As demonstrated in Example 5.6.12, even with a set as small as $\{1, 2, 3\}$, it can take a bit of work to verify that any relation defined on $\{1, 2, 3\}^2$ is transitive.

Sometimes, it may be easier to try and find a triple of elements $a, b, c$ that prove a relation is not transitive.

Example 5.6.13

Consider the relation $\mathcal{R} \subseteq \{1, 2, 3, 4\}^2$ where

$$\mathcal{R} = \{(1, 2), (2, 3), (3, 4), (2, 4), (4, 1), (3, 1), (1, 3) , (4, 2)\}$$

We see that since $(1, 2), (2, 3), (1, 3) \in \mathcal{R}$, transitivity is not violated. However, we may notice that $(3, 1), (1, 3) \in \mathcal{R}$, but $(3, 3) \notin \mathcal{R}$, meaning transitivity is violated.

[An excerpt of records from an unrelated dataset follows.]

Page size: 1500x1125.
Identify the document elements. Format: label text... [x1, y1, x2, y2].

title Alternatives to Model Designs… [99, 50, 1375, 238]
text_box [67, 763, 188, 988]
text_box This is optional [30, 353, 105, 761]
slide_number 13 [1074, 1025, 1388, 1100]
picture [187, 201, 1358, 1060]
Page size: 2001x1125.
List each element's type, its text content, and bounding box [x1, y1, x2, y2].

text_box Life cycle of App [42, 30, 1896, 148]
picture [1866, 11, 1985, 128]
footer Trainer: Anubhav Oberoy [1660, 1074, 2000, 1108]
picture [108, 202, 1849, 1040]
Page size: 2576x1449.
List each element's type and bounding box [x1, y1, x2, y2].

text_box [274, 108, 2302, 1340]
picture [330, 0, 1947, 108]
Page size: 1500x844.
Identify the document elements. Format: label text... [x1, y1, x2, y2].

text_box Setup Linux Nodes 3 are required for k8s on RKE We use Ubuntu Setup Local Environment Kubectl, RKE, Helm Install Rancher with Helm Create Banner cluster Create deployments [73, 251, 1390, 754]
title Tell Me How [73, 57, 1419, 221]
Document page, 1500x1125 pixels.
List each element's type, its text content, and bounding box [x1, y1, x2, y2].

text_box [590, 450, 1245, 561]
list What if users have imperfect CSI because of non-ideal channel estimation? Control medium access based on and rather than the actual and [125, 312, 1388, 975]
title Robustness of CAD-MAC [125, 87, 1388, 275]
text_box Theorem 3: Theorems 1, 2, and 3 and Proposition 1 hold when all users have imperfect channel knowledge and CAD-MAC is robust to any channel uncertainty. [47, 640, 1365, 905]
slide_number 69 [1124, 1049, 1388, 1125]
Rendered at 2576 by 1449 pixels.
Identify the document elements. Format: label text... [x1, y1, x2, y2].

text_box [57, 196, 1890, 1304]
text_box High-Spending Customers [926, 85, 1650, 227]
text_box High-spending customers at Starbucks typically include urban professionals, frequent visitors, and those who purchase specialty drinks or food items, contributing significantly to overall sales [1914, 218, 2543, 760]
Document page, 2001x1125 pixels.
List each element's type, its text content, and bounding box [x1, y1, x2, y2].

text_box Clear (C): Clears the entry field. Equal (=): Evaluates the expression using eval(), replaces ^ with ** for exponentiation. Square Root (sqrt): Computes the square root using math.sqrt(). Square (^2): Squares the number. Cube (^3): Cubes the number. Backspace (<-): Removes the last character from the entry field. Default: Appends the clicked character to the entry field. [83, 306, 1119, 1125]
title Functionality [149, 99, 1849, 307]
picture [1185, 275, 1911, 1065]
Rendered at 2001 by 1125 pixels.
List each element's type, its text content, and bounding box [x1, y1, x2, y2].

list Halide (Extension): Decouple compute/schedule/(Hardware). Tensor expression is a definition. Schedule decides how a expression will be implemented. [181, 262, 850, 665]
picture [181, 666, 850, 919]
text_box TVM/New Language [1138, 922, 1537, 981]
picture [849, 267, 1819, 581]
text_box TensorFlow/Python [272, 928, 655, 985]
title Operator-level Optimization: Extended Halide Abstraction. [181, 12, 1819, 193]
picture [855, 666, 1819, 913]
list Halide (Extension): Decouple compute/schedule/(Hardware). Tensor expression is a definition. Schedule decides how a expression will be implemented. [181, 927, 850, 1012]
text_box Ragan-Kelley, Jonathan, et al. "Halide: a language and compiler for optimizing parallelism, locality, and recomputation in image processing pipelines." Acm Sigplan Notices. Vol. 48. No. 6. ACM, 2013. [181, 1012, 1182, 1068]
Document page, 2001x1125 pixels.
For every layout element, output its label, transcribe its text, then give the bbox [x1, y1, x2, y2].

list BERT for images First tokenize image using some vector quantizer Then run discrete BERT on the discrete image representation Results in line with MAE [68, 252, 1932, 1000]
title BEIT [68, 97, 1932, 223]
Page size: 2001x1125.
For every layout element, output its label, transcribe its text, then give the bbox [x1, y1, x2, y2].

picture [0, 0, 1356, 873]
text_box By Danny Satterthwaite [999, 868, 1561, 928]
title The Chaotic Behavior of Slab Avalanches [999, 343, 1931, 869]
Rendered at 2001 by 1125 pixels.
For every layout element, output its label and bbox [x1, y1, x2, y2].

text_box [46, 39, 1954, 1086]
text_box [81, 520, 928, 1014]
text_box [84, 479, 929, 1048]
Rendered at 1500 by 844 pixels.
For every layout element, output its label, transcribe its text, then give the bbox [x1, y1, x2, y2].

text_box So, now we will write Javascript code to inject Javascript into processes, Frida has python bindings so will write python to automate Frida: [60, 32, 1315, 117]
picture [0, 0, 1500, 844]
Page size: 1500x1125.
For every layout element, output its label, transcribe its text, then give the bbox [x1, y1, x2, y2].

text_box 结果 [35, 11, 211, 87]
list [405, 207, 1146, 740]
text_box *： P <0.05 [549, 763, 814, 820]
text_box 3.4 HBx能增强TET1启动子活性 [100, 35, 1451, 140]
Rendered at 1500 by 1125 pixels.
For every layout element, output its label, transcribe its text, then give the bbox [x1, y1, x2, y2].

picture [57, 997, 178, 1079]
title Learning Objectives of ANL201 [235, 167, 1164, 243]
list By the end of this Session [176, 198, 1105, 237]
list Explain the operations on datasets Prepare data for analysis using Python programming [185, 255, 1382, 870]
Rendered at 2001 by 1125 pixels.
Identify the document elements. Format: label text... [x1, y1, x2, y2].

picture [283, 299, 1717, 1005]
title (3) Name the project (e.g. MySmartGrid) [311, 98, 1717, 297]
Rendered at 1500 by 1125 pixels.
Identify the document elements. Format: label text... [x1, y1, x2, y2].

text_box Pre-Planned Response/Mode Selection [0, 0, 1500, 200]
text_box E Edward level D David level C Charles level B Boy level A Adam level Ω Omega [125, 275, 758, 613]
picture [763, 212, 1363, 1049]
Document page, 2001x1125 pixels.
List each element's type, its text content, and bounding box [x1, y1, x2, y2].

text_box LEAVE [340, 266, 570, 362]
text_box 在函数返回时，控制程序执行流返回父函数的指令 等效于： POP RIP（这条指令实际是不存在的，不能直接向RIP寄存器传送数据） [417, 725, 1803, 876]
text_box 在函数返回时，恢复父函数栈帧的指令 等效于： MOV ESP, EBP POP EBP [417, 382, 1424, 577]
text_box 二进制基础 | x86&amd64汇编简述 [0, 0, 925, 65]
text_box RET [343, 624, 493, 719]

This is enough to demonstrate that $\mathcal{R}$ is not transitive on $\{1, 2, 3, 4\}$.

We didn’t use a 0-1 table to verify transitivity because there is no obvious pattern for transitivity. You essentially have to check corresponding entries to ensure transitivity is upheld or violated. Later in this book, we’ll discuss a way to quickly tell, but it involves operating on the table in a special way.